Psychotherapy, or talk therapy, is a way to help people manage and cope with their mental health conditions. Psychotherapy can help eliminate the symptoms that affect a person so that they are able to function better and can increase well-being and healing.
Below are a few examples of therapies used by our psychologists:
Behavioral therapy is an umbrella term for types of therapy that treat Behavioral health disorders. This form of therapy seeks to identify and help change potentially self-destructive or unhealthy behaviors. It functions on the idea that all behaviors are learned and that unhealthy behaviors can be changed. The focus of treatment is often on current problems and how to change them.
Mindfulness-based cognitive therapy (MBCT) is a type of psychotherapy that involves a combination of cognitive therapy, meditation, and the cultivation of a present-oriented, non-judgmental attitude called "mindfulness. It promotes psychological flexibility that encourages healthy contact with thoughts, reconnection with the here and now, realization of personal values, and commitment to behavior change.

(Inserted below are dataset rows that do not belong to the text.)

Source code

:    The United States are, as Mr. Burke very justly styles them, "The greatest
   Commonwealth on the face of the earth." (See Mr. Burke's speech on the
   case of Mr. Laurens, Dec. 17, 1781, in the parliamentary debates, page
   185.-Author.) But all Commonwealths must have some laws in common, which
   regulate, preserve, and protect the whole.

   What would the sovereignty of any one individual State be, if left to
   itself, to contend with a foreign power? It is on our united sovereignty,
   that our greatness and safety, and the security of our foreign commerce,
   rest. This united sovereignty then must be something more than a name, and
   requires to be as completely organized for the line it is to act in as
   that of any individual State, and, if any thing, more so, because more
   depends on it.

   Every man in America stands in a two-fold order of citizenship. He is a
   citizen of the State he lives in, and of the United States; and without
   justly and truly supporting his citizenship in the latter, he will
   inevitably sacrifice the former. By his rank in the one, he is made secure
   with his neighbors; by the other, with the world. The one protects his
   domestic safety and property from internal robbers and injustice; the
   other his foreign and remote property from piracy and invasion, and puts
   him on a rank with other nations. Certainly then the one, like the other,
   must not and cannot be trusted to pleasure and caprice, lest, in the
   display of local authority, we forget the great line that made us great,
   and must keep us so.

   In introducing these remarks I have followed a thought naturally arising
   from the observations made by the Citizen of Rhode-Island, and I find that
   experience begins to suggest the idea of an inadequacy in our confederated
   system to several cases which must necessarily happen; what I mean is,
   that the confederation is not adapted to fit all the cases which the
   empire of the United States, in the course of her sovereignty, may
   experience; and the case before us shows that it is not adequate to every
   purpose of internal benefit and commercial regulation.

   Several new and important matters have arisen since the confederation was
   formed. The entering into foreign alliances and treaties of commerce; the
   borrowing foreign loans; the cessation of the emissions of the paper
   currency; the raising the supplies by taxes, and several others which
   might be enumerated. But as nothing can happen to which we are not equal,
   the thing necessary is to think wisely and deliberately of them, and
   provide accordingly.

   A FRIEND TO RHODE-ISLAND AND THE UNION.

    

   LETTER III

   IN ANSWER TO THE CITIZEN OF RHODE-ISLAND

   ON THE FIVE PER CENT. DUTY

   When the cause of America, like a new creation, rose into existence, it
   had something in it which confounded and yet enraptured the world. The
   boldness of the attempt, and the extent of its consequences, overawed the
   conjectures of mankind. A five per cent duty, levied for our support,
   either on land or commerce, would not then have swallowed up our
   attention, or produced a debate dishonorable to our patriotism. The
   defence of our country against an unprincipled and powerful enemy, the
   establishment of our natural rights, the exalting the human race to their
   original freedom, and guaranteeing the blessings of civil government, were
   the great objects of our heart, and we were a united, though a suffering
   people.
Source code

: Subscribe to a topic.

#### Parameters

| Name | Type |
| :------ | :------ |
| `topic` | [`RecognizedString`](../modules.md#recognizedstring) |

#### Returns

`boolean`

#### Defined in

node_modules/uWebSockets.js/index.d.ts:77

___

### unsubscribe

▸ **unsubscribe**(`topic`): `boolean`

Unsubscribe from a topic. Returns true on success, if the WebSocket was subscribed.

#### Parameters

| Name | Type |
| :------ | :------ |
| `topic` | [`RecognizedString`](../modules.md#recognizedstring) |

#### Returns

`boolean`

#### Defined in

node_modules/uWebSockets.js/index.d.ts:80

Group therapy is a form of psychotherapy that involves one or more therapists working with several people at the same time in a group setting. This type of therapy is widely available at a variety of locations including private therapeutic practices, hospitals, mental health clinics, and community centers.
Couples counselling is a form of psychotherapy used to treat relationship distress for both individuals and couples. The purpose of couple’s therapy is to restore a better level of functioning in couples. The reasons for distress can include poor communication skills, incompatibility, or a broad spectrum of psychological disorders. The focus of couple’s therapy is to identify the presence of dissatisfaction and distress in the relationship, and to devise and implement a treatment plan with objectives designed to improve or alleviate the presenting symptoms and restore the relationship to a better and healthier level of functioning. Couples therapy can assist persons who are having complaints of intimacy, sexual, and communication difficulties.
Family therapy is a type of psychotherapy that helps family members improve communication and resolve conflicts. It tends to view change in terms of the systems of interaction between family members. It emphasizes family relationships as an important factor in psychological health.
Solution-Focused Therapy is an approach to psychotherapy based on solution-building rather than problem-solving. Solution-focused brief therapy is conducted only for a limited time, however the technique is often incorporated into other long-term therapy types and effects can be long-lasting.
This approach focuses on changing problematic behaviours, feelings, and thoughts by discovering their unconscious meanings and motivations. Psychodynamic psychotherapy can be characterized by a close working partnership between the therapist and client. Clients learn about themselves by exploring their interactions in the therapeutic relationship.
It is a psychotherapeutic approach that integrates psychodynamic, cognitive-behavioral, and interpersonal conceptual models and techniques. The objective of the therapist is to reinforce the patient's healthy and adaptive patterns of thoughts and behaviors in order to reduce the intra-psychic conflicts. In supportive therapy the therapist engages in a fully emotional, encouraging, and supportive relationship with the patient as a method of furthering healthy defense mechanisms, especially in the context of interpersonal relationships.